BWW Review: ANIMAL FARM at Soulpepper Uses Humour to Reel You In
I would watch a Ravi Jain directed production of the phone book. ANIMAL FARM, presented by Soulpepper, is an adaption of George Orwell's famous novel by Canadian playwright Anthony MacMahon. Jain and MacMahon design a campy, satirical world for the farm animals, using humour as a reel to hook the audience into deeper discussions about humanity and society. It's persuasive, troubling, and honestly funny.

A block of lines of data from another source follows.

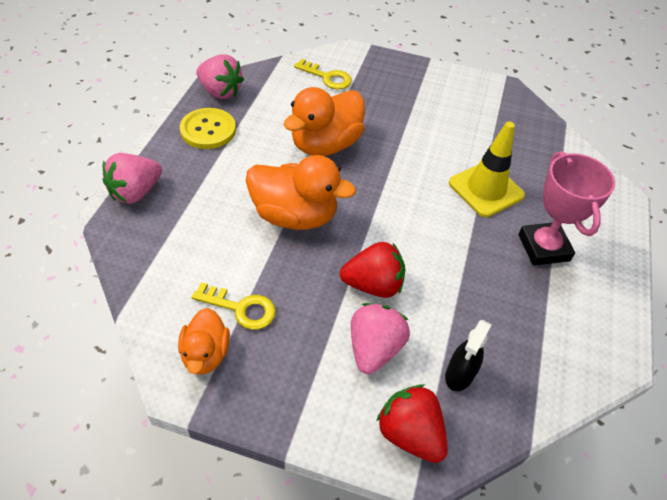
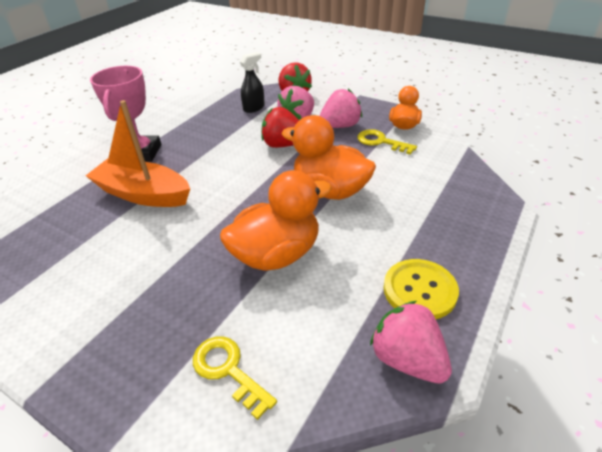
camera: 160 degrees left, 10 degrees down
pink strawberry [102,153,162,204] -> pink strawberry moved to [319,89,362,128]
yellow traffic cone [449,122,525,217] -> orange boat [86,100,190,207]

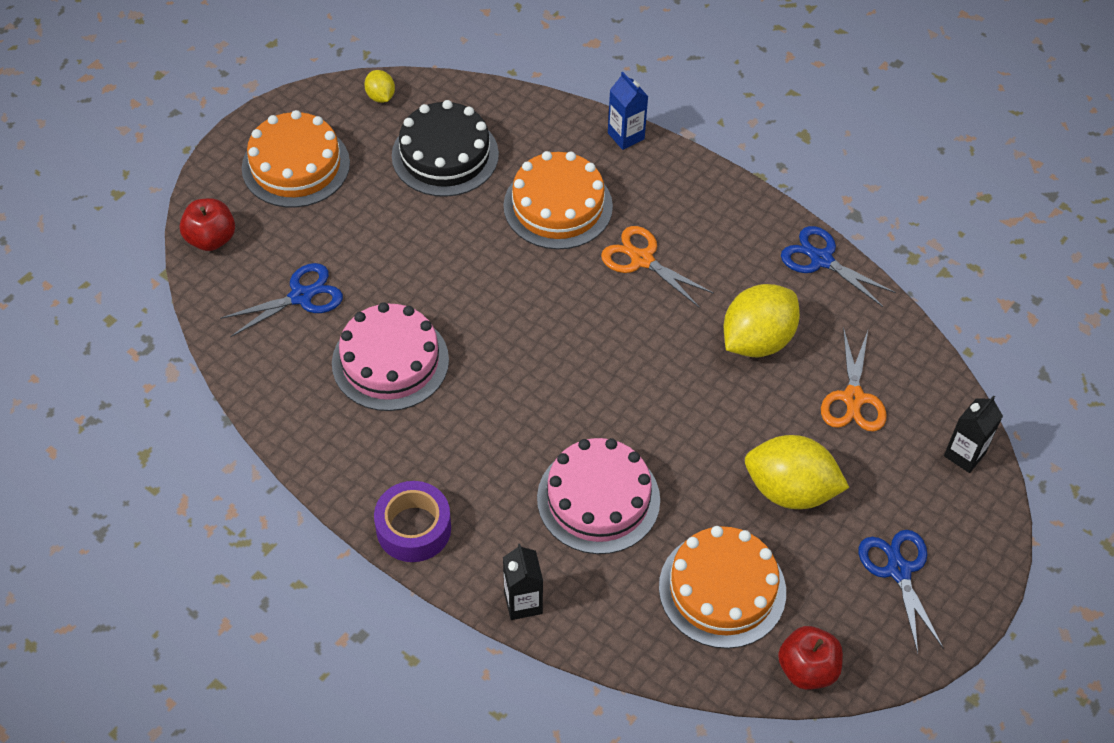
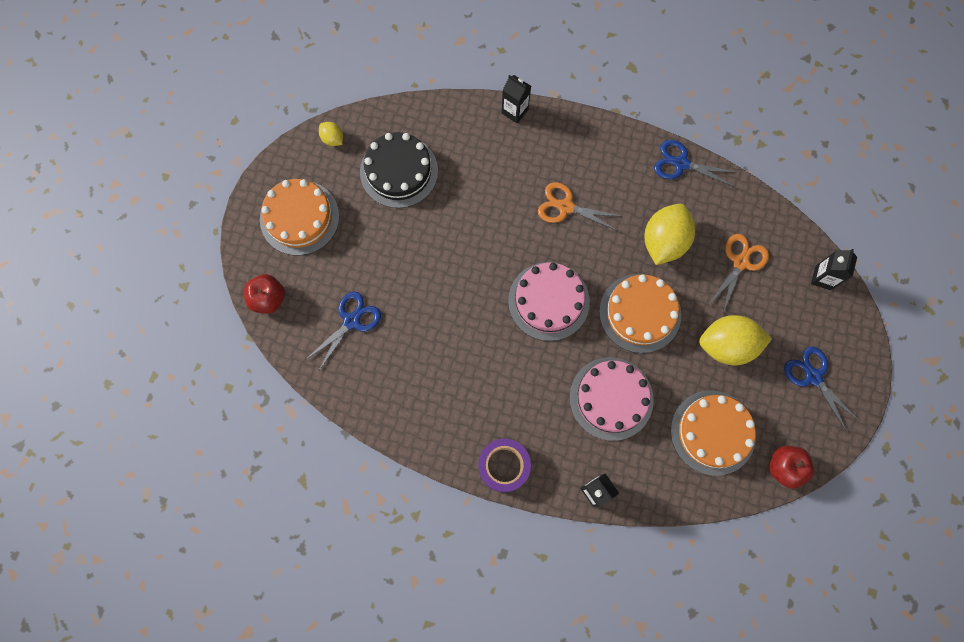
camera: 20 degrees left, 20 degrees up
pink cake [332,302,449,411] -> pink cake moved to [508,262,590,341]
orange cake [503,151,613,250] -> orange cake moved to [599,274,681,353]
blue carton [608,72,648,150] -> black carton [502,75,531,123]
orange scissors [821,327,887,432] -> orange scissors turned 135 degrees counterclockwise [710,234,769,313]

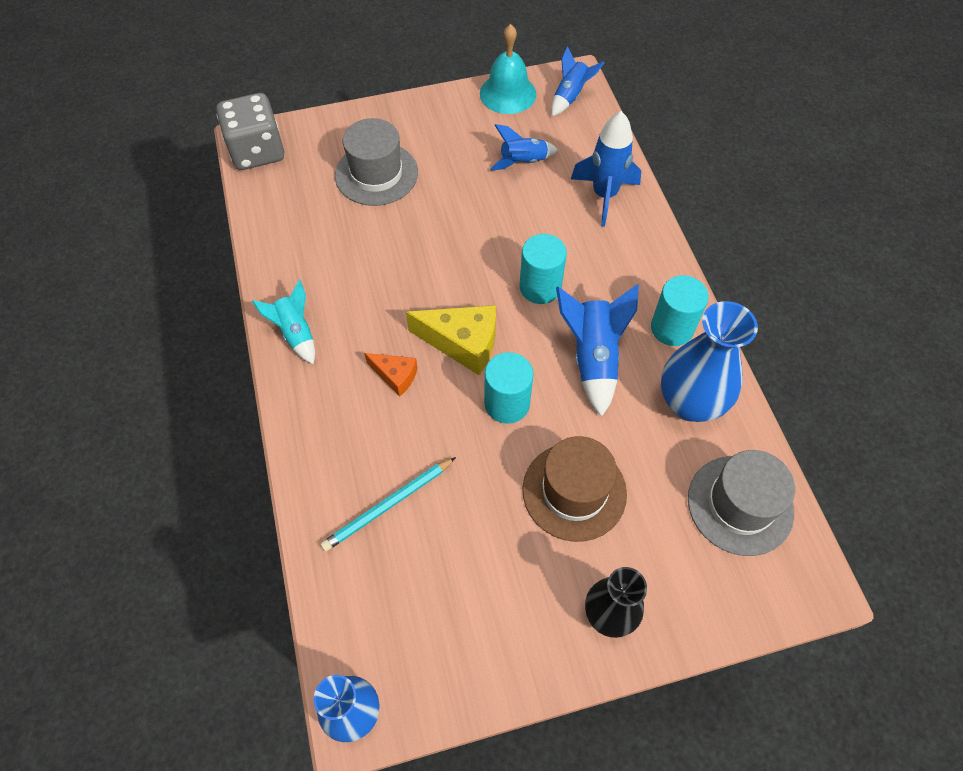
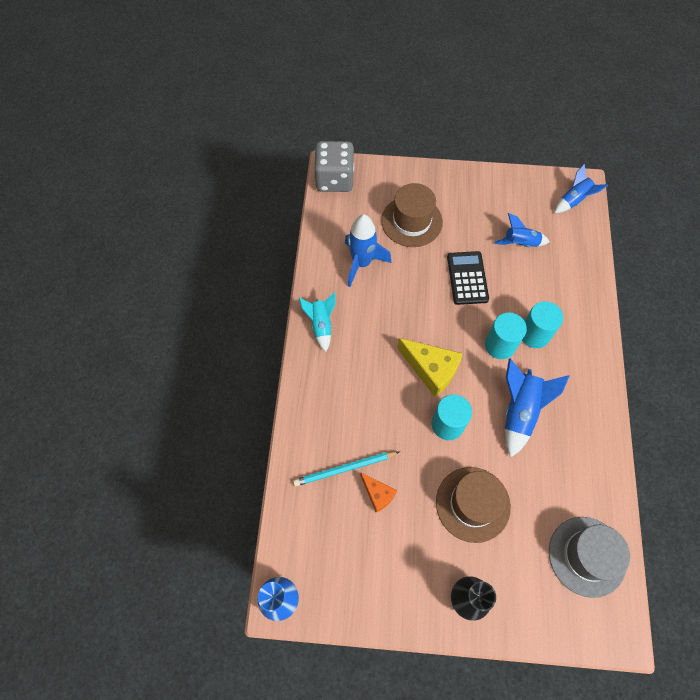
camera: 20 degrees right, 5 degrees up
grey hat [335,118,418,206] -> brown hat [381,183,443,247]
orange cheese [364,353,417,397] -> orange cheese moved to [360,473,397,513]
turquoise bell [480,24,536,114] -> none
blue rocket [571,111,641,227] -> blue rocket moved to [345,214,392,287]
turquoise cylinder [651,275,709,346] -> turquoise cylinder moved to [522,301,563,348]
blue vase [661,301,758,422] -> none
none -> black calculator [447,251,489,305]

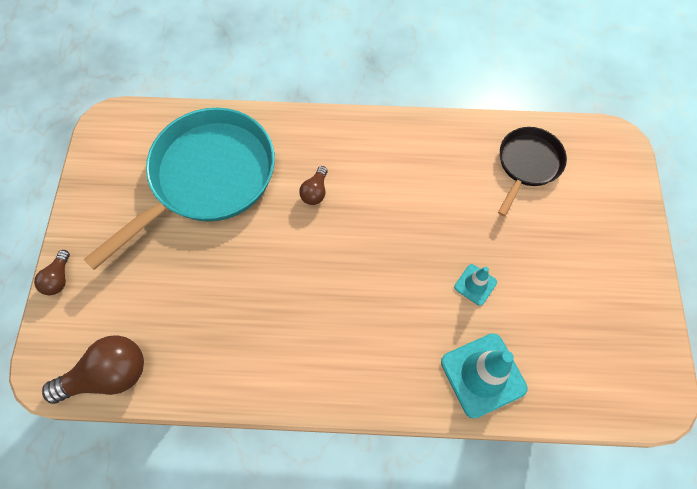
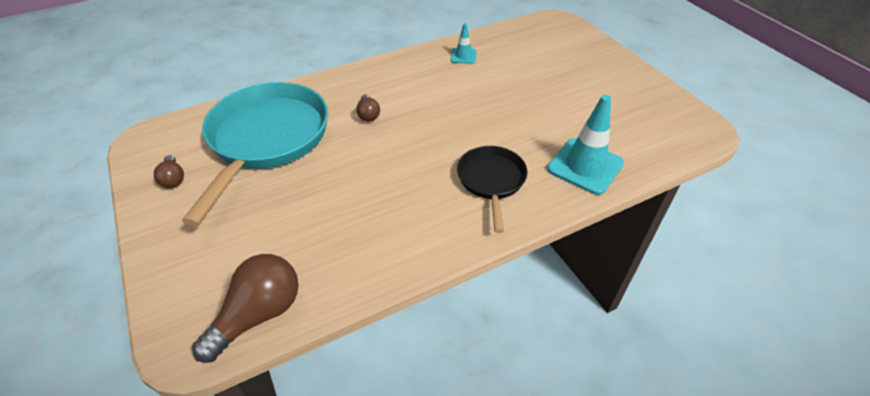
camera: 30 degrees left, 20 degrees down
brown light bulb [34,250,70,295] -> brown light bulb moved to [154,155,184,188]
turquoise traffic cone [454,264,497,306] -> turquoise traffic cone moved to [450,23,477,64]
black pan [498,127,567,217] -> black pan moved to [457,146,528,233]

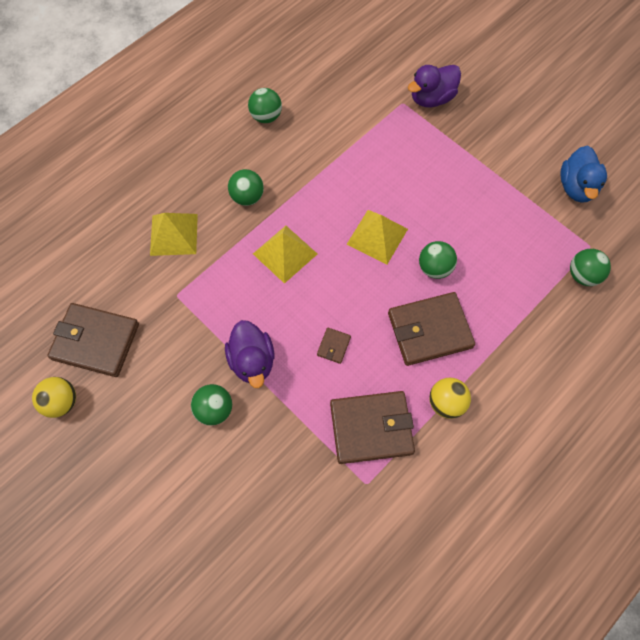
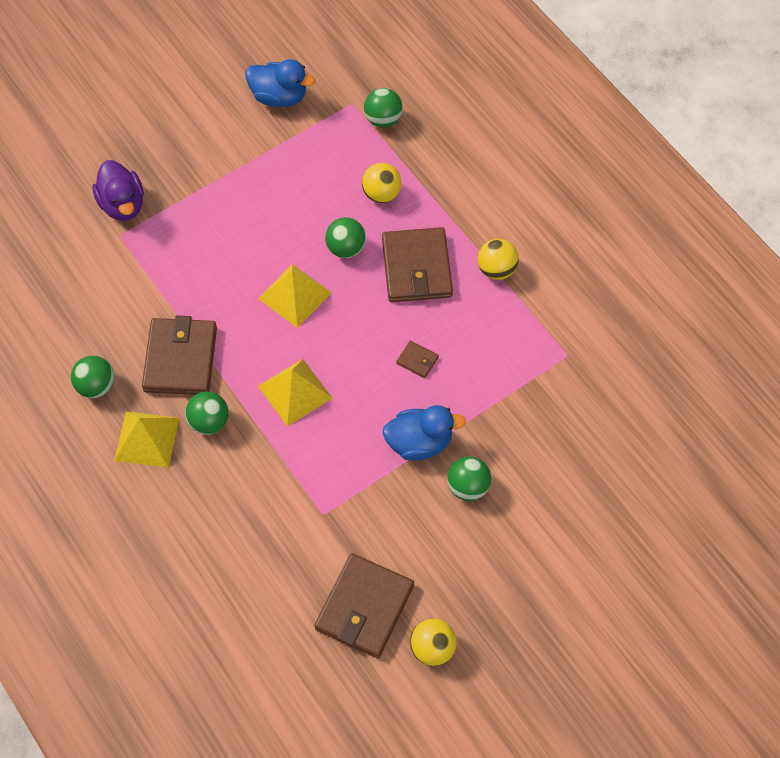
camera: 80 degrees left, 5 degrees down
yellow pyramid [150,213,198,256] -> yellow pyramid moved to [114,411,179,468]
purple duck [225,320,274,388] -> blue duck [382,405,466,460]
brown wallet [330,391,415,464] -> brown wallet moved to [142,316,217,395]
none -> yellow ball [362,163,402,203]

In ANIMAL FARM, the animals at Manor Farm are unhappy with the way they are being treated by their owner, Farmer Jones. Hungry for change and preparing for rebellion, they agree on establishing principles for their newfound doctrine, Animalism - mainly the commandment "all animals are equal." Once the humans are driven out, the intelligent pigs quickly assume leadership. Farmer Jones' rule, once fervently rejected by the animals, takes on a familiar form under the head pig, Napoleon. Living lavishly while the other animals work tirelessly, the pigs add an addendum to the once utopian dream of equality: "all animals are equal...but some animals are more equal than others."
Jain has created one wacky world for these animals. In ANIMAL FARM, each actor wears a mic and has their voice distorted through a synthesizer - with the chickens getting the best of this effect. It's nearly impossible not to laugh at their chipmunk-like voices. Combined with Ken MacKenzie's unsettling costumes, the performers are rendered practically unrecognizable. They're free to behave like humans, while at the same time barely resembling humans. It's disturbing to watch for the first few minutes.
Lighting is used as a wonderful foreshadower in this production. André du Toit's design employs footlights at the front of the stage to cast large, frightening shadows of the pigs on the upstage wall - shadows that end up looking identical to the very humans they are rebelling against.
All of Jain's animals take on various recognizable personalities. The chickens, led by Raquel Duffy as Mercy, are an outrageously funny group. Mercy begins as a naïve member of the animal society, enthusiastically questioning everything. Eventually, she blossoms into a major voice of opposition against Rick Roberts' totalitarian Napoleon. Jennifer Villaverde plays one of the most hilarious characters - Poophead - a chicken who has resorted to eating rotten compost in response to food shortages. The compost causes Poophead to turn amusingly evil, proposing the chickens band together to, "kill the fu**ing pigs!"
As the donkey, Benjamin, Guillermo Verdecchia portrays one of the most enlightened members of the farm. Smart but intentionally removed from the drama, Benjamin spends most of the piece trying to educate the simple, well-intentioned horse, Boxer. Oliver Dennis creates a beautifully sympathetic character as Boxer. Earnest, loyal, and devoted - his portrayal is sincerely lovable.
Most resourceful and deemed most fit to rule (by themselves), the pigs represent the colourful villains. It was difficult not to draw similarities between Donald Trump and Roberts' Napoleon - especially with Roberts' thumb and index fingers meeting several times to form the signature Trump speaking hands. Roberts presented the perfect mix of charisma and intimidation as the dictator of the pigs' authoritarian regime.
Things today might not be as problematic as they were leading up to the Russian Revolution in 1917 - but this newly adapted ANIMAL FARM does raise some unnerving concerns. In Napoleon's rhetoric, I see glimpses of some of the latest American ideologies; In Boxer's hope and fatigue, I see hints of the hard-working Americans that elected Trump after promises of change; In Benjamin, I see pensive liberals, enraged but tired of fighting.
Ravi Jain's production is effective by not only framing political history in a new, contemporary light - but by engaging audiences with humour before asking important questions about where we've been, where we are now, and where we are going.
ANIMAL FARM is presented by Soulpepper and runs through April 7, 2018 at the Young Centre for the Performing Arts.